**Selection**.
..........
Life Saver: James Pascall

James Pascall was one of the largest sugar confectionery manufacturers in Britain. The company claimed to have invented the individually-wrapped bon-bon. Pascall remains a leading sweets brand in Australia.

James Pascall establishes the business
James Pascall (1838 – 1918) was born in the south London town of Croydon. He was the son of a baker and confectioner of Huguenot descent.

James Pascall (1838 – 1918)

James Pascall worked as a salesman for Cadbury until 1866, when he established his own confectionery business in partnership with his brother Arthur Pascall. The two brothers had been taught how to make sweets by their father. The first premises was a small two room shop on Wells Street, off Oxford Street, London.

The business was to prove successful, and operations were relocated to a larger site at Valentine Place on Blackfriars Road from 1877.

Chocolate production was introduced from 1878.

The Blackfriars factory was largely rebuilt in 1895.

There were 300 employees, mostly women, by 1897.

A simple-minded employee deliberately burned down the factory in 1897, causing £20,000 worth of damage, and leaving only the offices intact. Rival confectionery manufacturers offered Pascall the use of their factories as a stop-gap measure.

By the turn of the century, one of the company’s most successful lines was Golden Maltex, a malt extract confectionery product. In marketing, the company focused on the purity of its products.

James Pascall is established as a limited company
James Pascall became a private limited company, with a capital of £50,000, from 1898.

Over 600 people were employed by 1902, and over 25 percent of production was exported.

James Pascall enjoyed strong relations with its staff. The standard working day was eight hours, and never more than ten hours, even during the busiest periods.
..........
**Records provided**.
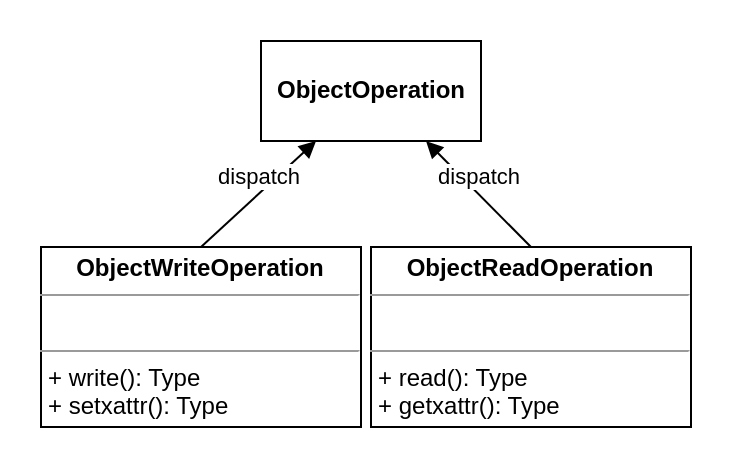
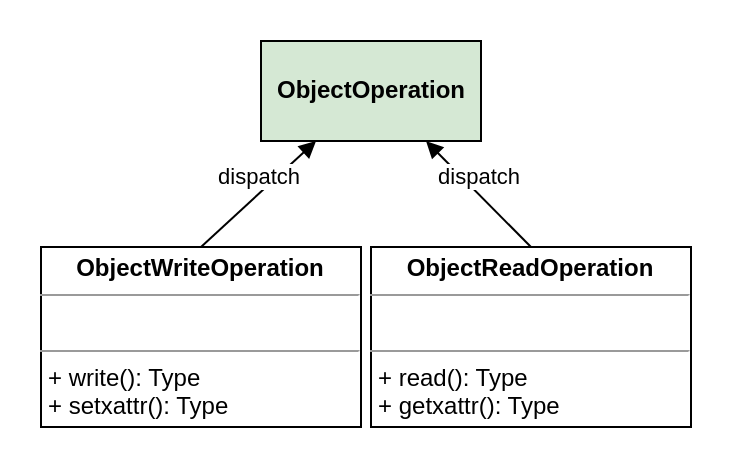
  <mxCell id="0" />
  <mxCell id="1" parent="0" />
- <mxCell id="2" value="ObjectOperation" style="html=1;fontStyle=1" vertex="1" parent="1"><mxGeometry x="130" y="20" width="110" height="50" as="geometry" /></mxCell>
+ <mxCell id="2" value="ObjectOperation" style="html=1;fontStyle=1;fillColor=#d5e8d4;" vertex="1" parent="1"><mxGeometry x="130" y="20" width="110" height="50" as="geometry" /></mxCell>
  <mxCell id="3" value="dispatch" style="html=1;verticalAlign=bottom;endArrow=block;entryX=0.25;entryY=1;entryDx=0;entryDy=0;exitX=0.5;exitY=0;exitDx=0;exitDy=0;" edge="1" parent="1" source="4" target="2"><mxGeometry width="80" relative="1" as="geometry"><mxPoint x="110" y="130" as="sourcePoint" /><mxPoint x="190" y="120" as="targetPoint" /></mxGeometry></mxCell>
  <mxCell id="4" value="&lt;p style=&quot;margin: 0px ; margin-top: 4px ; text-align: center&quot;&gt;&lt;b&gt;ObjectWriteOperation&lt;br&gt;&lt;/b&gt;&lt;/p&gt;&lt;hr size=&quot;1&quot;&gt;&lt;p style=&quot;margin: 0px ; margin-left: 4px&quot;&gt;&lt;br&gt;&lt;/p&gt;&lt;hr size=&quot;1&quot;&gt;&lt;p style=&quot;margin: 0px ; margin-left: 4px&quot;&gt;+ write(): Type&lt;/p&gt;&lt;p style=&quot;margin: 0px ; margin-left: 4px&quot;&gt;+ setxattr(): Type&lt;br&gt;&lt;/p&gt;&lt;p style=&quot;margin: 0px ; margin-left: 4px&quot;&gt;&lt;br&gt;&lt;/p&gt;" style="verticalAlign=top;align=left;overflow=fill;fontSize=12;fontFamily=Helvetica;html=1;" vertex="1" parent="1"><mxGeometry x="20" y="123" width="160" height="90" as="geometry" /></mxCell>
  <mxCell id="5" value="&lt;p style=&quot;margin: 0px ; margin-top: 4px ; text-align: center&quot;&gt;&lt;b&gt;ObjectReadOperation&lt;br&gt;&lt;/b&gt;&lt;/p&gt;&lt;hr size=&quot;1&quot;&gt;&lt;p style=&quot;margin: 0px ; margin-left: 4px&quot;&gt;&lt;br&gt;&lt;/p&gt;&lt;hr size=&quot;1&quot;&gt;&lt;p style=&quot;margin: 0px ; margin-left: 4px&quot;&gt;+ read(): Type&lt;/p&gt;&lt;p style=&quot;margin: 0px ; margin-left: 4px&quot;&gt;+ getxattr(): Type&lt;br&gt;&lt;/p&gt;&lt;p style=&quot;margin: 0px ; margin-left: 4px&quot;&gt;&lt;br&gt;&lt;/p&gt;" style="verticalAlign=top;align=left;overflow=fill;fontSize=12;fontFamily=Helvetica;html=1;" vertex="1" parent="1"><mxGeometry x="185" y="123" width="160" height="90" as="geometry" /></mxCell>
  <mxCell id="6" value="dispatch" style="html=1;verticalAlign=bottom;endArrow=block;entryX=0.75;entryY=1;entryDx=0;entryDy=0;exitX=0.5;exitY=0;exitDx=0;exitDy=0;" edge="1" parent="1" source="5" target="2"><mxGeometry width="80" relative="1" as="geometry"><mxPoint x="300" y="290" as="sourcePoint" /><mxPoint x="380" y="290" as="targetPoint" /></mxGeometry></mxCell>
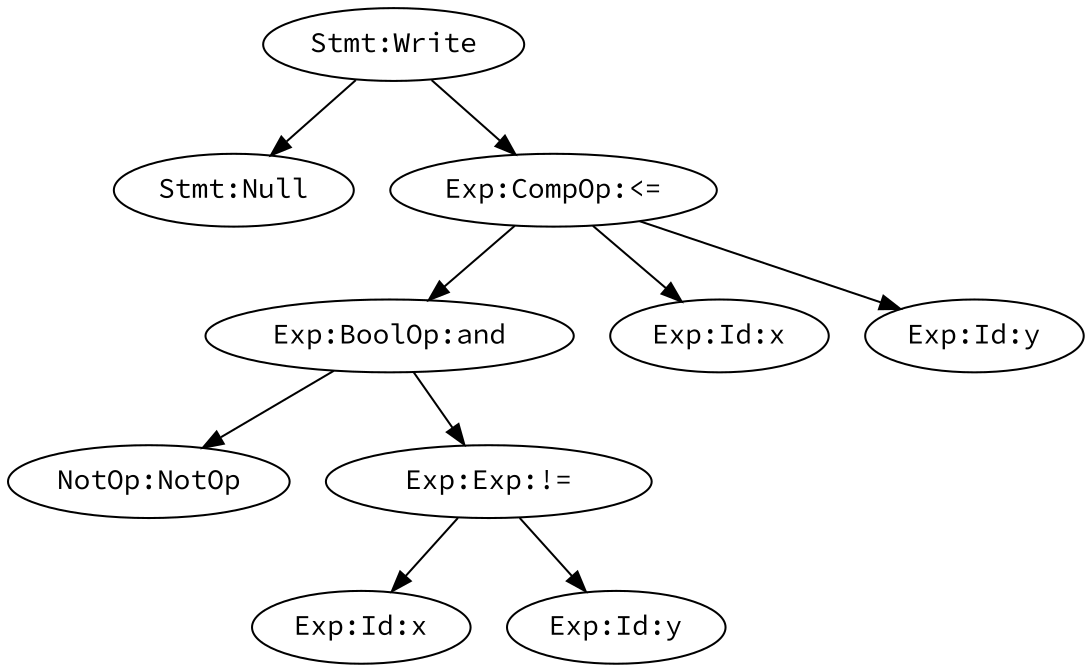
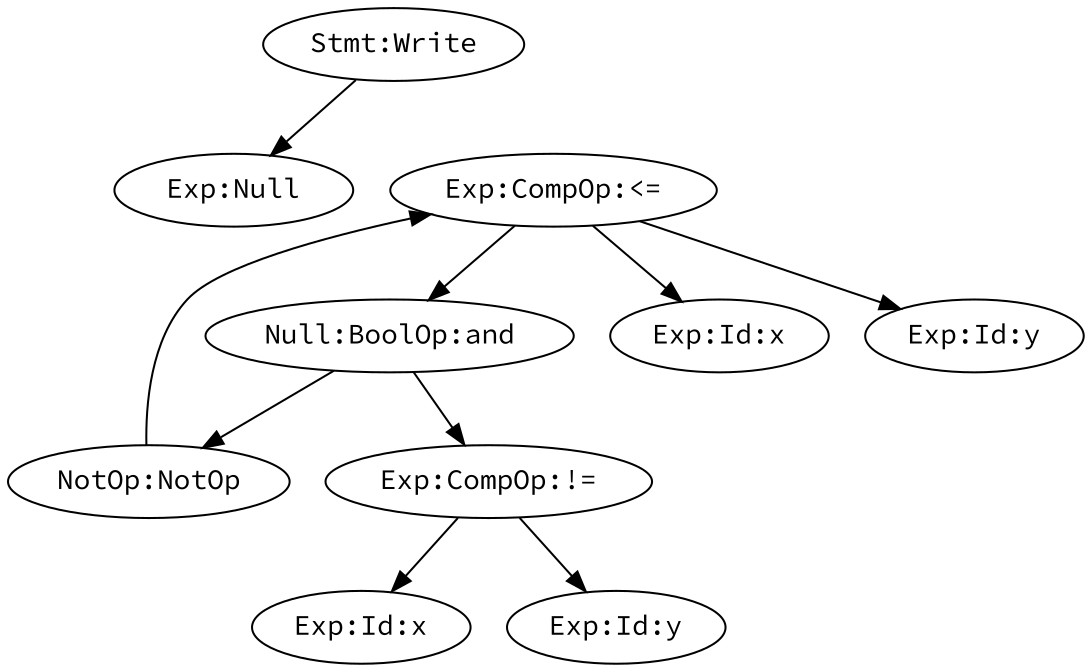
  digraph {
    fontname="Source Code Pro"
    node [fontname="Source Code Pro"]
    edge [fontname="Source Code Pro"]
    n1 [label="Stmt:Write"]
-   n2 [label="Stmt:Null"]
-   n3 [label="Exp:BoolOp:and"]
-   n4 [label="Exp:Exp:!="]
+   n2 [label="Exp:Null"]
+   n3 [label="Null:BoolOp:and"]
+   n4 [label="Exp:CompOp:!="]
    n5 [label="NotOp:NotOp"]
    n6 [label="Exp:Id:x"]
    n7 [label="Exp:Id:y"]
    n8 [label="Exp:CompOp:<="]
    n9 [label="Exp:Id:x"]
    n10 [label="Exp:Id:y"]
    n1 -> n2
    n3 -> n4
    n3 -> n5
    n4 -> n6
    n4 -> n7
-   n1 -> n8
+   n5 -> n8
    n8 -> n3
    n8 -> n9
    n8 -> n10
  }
..........
**The request**.
Retype part of the James Pascall text word for word: begin at the words "There were 300" and stop after "the busiest periods.". The listing is separate material and has nothing to do with the James Pascall text.

**Response below**.
There were 300 employees, mostly women, by 1897.

A simple-minded employee deliberately burned down the factory in 1897, causing £20,000 worth of damage, and leaving only the offices intact. Rival confectionery manufacturers offered Pascall the use of their factories as a stop-gap measure.

By the turn of the century, one of the company’s most successful lines was Golden Maltex, a malt extract confectionery product. In marketing, the company focused on the purity of its products.

James Pascall is established as a limited company
James Pascall became a private limited company, with a capital of £50,000, from 1898.

Over 600 people were employed by 1902, and over 25 percent of production was exported.

James Pascall enjoyed strong relations with its staff. The standard working day was eight hours, and never more than ten hours, even during the busiest periods.